* _TASK INSTRUCTIONS_: Search the data for the string "Institution" and copy each line in which it appears.

* _GIVEN RECORDS_:
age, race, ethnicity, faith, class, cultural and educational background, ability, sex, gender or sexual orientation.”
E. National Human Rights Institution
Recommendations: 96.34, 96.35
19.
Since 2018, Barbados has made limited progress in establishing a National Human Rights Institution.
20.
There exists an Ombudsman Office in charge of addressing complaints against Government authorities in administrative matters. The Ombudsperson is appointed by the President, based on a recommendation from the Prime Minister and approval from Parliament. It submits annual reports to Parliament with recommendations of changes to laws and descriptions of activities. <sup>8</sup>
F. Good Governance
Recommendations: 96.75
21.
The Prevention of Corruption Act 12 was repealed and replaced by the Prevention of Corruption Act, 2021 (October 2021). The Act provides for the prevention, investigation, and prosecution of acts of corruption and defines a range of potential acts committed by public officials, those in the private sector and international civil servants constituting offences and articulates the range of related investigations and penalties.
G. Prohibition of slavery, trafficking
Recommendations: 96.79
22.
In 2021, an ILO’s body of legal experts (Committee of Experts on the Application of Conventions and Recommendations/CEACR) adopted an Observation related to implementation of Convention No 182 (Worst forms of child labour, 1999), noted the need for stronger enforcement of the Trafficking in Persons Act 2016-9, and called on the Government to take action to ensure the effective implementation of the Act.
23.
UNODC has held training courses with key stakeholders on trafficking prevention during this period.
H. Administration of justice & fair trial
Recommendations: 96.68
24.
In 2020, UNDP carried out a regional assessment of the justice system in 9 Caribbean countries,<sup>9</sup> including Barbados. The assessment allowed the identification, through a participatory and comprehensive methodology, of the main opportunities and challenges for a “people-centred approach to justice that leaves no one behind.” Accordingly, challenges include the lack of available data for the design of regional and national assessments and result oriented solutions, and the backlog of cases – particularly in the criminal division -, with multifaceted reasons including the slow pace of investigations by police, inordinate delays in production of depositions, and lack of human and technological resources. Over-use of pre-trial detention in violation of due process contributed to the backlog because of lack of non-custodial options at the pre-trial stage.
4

* _RESULT OF THE EXERCISE_:
E. National Human Rights Institution
Since 2018, Barbados has made limited progress in establishing a National Human Rights Institution.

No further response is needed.